More PowerBI Desktop Mapping for the Unconnected

After working through some of the options for mapping data in Power BI Desktop when you don't have an internet connection, I wanted to do some more with the Synoptic Panel, in particular to see how best to make my own images and use them in Power BI.

It mostly turned out as I wanted to demonstrate the features and use cases I was thinking about, but it was a little more fiddly than I thought it would be.
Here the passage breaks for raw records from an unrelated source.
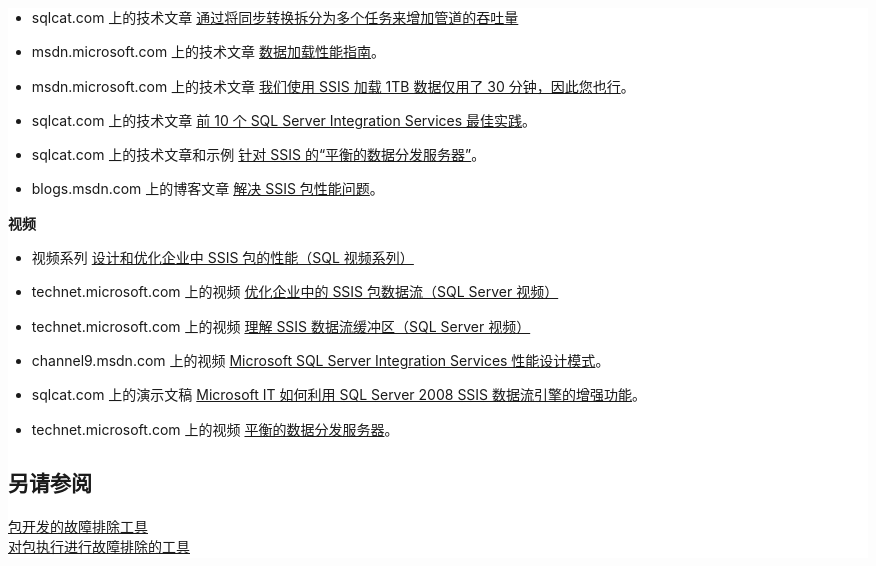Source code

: -   sqlcat.com 上的技术文章 [通过将同步转换拆分为多个任务来增加管道的吞吐量](http://sqlcat.com/technicalnotes/archive/2010/08/18/increasing-throughput-of-pipelines-by-splitting-synchronous-transformations-into-multiple-tasks.aspx)  
  
-   msdn.microsoft.com 上的技术文章 [数据加载性能指南](https://go.microsoft.com/fwlink/?LinkId=220816)。  
  
-   msdn.microsoft.com 上的技术文章 [我们使用 SSIS 加载 1TB 数据仅用了 30 分钟，因此您也行](https://go.microsoft.com/fwlink/?LinkId=220817)。  
  
-   sqlcat.com 上的技术文章 [前 10 个 SQL Server Integration Services 最佳实践](https://go.microsoft.com/fwlink/?LinkId=220818)。  
  
-   sqlcat.com 上的技术文章和示例 [针对 SSIS 的“平衡的数据分发服务器”](https://go.microsoft.com/fwlink/?LinkId=220822)。  
  
-   blogs.msdn.com 上的博客文章 [解决 SSIS 包性能问题](https://go.microsoft.com/fwlink/?LinkId=238156)。  
  
 **视频**  
  
-   视频系列 [设计和优化企业中 SSIS 包的性能（SQL 视频系列）](https://go.microsoft.com/fwlink/?LinkId=400878)  
  
-   technet.microsoft.com 上的视频 [优化企业中的 SSIS 包数据流（SQL Server 视频）](https://technet.microsoft.com/sqlserver/ff686901.aspx)  
  
-   technet.microsoft.com 上的视频 [理解 SSIS 数据流缓冲区（SQL Server 视频）](https://technet.microsoft.com/sqlserver/ff686905.aspx)  
  
-   channel9.msdn.com 上的视频 [Microsoft SQL Server Integration Services 性能设计模式](https://go.microsoft.com/fwlink/?LinkID=233698&clcid=0x409)。  
  
-   sqlcat.com 上的演示文稿 [Microsoft IT 如何利用 SQL Server 2008 SSIS 数据流引擎的增强功能](https://go.microsoft.com/fwlink/?LinkId=217660)。  
  
-   technet.microsoft.com 上的视频 [平衡的数据分发服务器](https://go.microsoft.com/fwlink/?LinkID=226278&clcid=0x409)。  
  
## <a name="see-also"></a>另请参阅  
 [包开发的故障排除工具](../troubleshooting/troubleshooting-tools-for-package-development.md)   
 [对包执行进行故障排除的工具](../troubleshooting/troubleshooting-tools-for-package-execution.md)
Synoptic Panel from Custom Images

Export from Visio as a png file

This turned out to be one of the easiest options I found after I tried a couple of other things. Once you have the .png file, setting up the regions in the Synoptic Designer is pretty simple, as long as you realize something I missed for awhile: You name the shape with the first box, the box which says "Area name (to display)" isn't what you want. I chased my tail for awhile assuming that the Area name was supposed to go in the second box. Turns out that name does get overlayed in the Synoptic Designer window while you're editing, but it's not the name of the Area.

This ends up being really important since you have to be able to reference the area with your data -- I took a simple approach and used an Excel spreadsheet with just a few columns -- and if you don't name it correctly, you won't get the results you want.
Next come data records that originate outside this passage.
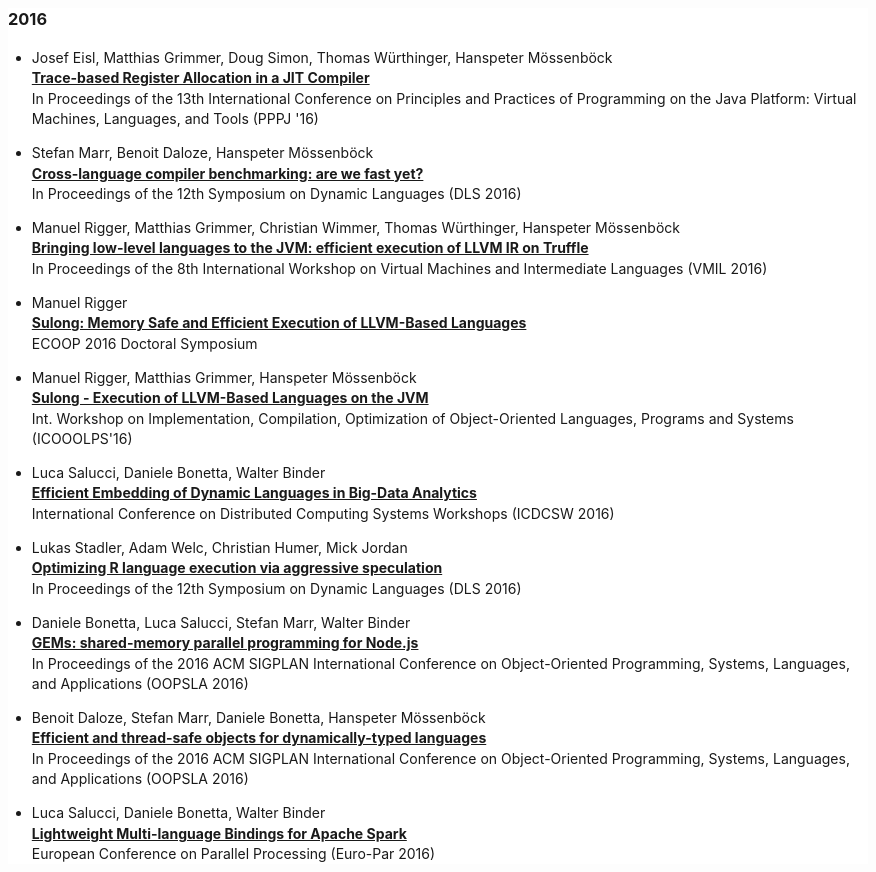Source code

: ### 2016

- Josef Eisl, Matthias Grimmer, Doug Simon, Thomas Würthinger, Hanspeter Mössenböck  
[**Trace-based Register Allocation in a JIT Compiler**](http://dx.doi.org/10.1145/2972206.2972211)  
In Proceedings of the 13th International Conference on Principles and Practices of Programming on the Java Platform: Virtual Machines, Languages, and Tools (PPPJ '16)

- Stefan Marr, Benoit Daloze, Hanspeter Mössenböck  
[**Cross-language compiler benchmarking: are we fast yet?**](https://doi.org/10.1145/2989225.2989232)  
In Proceedings of the 12th Symposium on Dynamic Languages (DLS 2016)

- Manuel Rigger, Matthias Grimmer, Christian Wimmer, Thomas Würthinger, Hanspeter Mössenböck  
[**Bringing low-level languages to the JVM: efficient execution of LLVM IR on Truffle**](https://doi.org/10.1145/2998415.2998416)  
In Proceedings of the 8th International Workshop on Virtual Machines and Intermediate Languages (VMIL 2016)

- Manuel Rigger  
[**Sulong: Memory Safe and Efficient Execution of LLVM-Based Languages**](http://ssw.jku.at/General/Staff/ManuelRigger/ECOOP16-DS.pdf)  
ECOOP 2016 Doctoral Symposium

- Manuel Rigger, Matthias Grimmer, Hanspeter Mössenböck  
[**Sulong - Execution of LLVM-Based Languages on the JVM**](http://2016.ecoop.org/event/icooolps-2016-sulong-execution-of-llvm-based-languages-on-the-jvm)  
Int. Workshop on Implementation, Compilation, Optimization of Object-Oriented Languages, Programs and Systems (ICOOOLPS'16)

- Luca Salucci, Daniele Bonetta, Walter Binder  
[**Efficient Embedding of Dynamic Languages in Big-Data Analytics**](http://ieeexplore.ieee.org/document/7756203/)  
International Conference on Distributed Computing Systems Workshops (ICDCSW 2016)

- Lukas Stadler, Adam Welc, Christian Humer, Mick Jordan  
[**Optimizing R language execution via aggressive speculation**](https://doi.org/10.1145/2989225.2989236)  
In Proceedings of the 12th Symposium on Dynamic Languages (DLS 2016)

- Daniele Bonetta, Luca Salucci, Stefan Marr, Walter Binder  
[**GEMs: shared-memory parallel programming for Node.js**](https://doi.org/10.1145/2983990.2984039)  
In Proceedings of the 2016 ACM SIGPLAN International Conference on Object-Oriented Programming, Systems, Languages, and Applications (OOPSLA 2016)

- Benoit Daloze, Stefan Marr, Daniele Bonetta, Hanspeter Mössenböck  
[**Efficient and thread-safe objects for dynamically-typed languages**](https://doi.org/10.1145/3022671.2984001)  
In Proceedings of the 2016 ACM SIGPLAN International Conference on Object-Oriented Programming, Systems, Languages, and Applications (OOPSLA 2016)

- Luca Salucci, Daniele Bonetta, Walter Binder  
[**Lightweight Multi-language Bindings for Apache Spark**](http://link.springer.com/chapter/10.1007/978-3-319-43659-3_21)  
European Conference on Parallel Processing (Euro-Par 2016)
where-to-enter-the-area-name-small

For my sample here, I opened Microsoft Visio and chose one of the templates which in the Basic Network group, the "Small/Medium Business Network Diagram". I think this is intended to show you a simplified diagram you can start to build with, which was great for a demo.
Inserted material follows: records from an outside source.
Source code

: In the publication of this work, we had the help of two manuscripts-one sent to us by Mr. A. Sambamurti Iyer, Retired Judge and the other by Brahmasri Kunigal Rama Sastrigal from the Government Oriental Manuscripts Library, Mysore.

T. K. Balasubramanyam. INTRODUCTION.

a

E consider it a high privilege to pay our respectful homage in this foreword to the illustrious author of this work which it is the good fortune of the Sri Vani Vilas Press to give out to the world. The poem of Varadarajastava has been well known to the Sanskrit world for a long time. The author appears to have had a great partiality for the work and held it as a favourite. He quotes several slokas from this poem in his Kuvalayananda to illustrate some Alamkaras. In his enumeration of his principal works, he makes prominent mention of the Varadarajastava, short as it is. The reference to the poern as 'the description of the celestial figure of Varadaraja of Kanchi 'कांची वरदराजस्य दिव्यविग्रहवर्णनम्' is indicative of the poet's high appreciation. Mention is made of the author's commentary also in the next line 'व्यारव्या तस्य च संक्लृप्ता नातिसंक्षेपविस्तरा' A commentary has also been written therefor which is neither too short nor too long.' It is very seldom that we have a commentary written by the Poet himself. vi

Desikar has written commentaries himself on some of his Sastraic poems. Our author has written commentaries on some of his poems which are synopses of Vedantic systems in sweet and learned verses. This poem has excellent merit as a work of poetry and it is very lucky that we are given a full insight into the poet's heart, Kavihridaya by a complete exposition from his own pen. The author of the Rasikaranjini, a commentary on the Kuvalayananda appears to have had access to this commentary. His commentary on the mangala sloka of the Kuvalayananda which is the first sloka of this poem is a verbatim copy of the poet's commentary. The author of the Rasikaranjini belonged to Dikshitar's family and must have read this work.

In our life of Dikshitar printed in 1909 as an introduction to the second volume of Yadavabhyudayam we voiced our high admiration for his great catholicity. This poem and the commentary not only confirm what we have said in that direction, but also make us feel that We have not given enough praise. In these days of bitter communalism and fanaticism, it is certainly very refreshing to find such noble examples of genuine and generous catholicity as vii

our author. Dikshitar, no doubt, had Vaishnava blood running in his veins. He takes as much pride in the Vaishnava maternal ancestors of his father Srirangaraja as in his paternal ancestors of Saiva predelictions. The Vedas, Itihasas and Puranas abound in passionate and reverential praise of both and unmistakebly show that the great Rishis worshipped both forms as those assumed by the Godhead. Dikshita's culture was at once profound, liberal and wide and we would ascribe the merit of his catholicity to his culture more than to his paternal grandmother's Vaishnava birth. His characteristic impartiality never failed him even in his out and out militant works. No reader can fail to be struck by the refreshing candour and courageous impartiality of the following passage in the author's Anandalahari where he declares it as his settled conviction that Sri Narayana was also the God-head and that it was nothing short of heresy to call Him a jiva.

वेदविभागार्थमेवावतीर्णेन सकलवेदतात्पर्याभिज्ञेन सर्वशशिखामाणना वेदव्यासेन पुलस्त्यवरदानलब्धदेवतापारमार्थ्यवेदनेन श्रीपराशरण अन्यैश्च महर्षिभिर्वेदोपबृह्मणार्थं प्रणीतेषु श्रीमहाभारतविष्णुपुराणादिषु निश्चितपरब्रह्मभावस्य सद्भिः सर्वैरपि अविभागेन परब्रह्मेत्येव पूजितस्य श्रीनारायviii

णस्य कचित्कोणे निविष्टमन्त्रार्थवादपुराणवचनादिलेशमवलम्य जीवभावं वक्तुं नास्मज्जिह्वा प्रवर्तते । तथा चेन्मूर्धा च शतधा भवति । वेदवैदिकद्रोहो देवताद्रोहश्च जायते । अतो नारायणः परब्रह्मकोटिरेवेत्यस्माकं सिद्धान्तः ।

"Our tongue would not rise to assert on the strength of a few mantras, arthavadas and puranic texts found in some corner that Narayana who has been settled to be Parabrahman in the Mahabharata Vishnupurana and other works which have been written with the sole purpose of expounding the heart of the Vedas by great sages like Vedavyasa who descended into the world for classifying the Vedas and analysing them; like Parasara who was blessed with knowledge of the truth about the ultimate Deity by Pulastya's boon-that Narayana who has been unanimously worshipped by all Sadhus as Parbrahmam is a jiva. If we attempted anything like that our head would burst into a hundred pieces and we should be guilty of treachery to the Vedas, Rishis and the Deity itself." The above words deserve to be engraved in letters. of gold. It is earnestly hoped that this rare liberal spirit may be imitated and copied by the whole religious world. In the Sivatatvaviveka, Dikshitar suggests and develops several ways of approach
I decided to pick on three of the elements, a Server, a printer and a computer.

For the server, it was easy to use the "wizard" in the Synoptic Designer editor -- one click and it highlighted the shape I wanted. I named it ServerOne and then made sure my spreadsheet had a row for ServerOne with a value and a target and a description.

For the printer, the Visio shape is composed of a few shapes together. Luckily, this isn't too big of a problem, you can use the wizard and name  multiple shapes with the same label - PrinterOne in this case.

small-printer-with-multiple-areas

Start with a png file

The other option is to start with a png file and upload that to the Synoptic Designer. I found map online which is several years old but shows some of the downtown area of Stuttgart, Germany.

If the map you choose has some well-defined contiguous areas, you can use the wizard to define them, but you'll likely want to also be able to use the "draw new areas" tool. Both work well, but defining a new area may work best if you're trying to indicate an irregularly-shaped area. It takes a little getting used to, but it's like other digitizing programs you may have used where it's trying to make sure there's a closed shape, so don't be surprised as you use it that you get an increasingly complicated polygon until you get back to the "start" of your shape.

Similar to the other visualization, I didn't put a lot of detail into the data here, I simply wanted to show that you could define your own regions and then allow for a filter and a table to highlight the data. I like that you can either use the filter -- single or multiple select -- and see the resulting region on the map, or you can click the region on the map and see the table values change in response. You can also hover over a defined region and see the data.

Clearly there's a lot of uses for visually walking through your data set, and I'll make another post soon to expand on this, but I wanted to share my experience with starting to define my own "maps" and using Power BI Desktop and the Power BI service to display that data.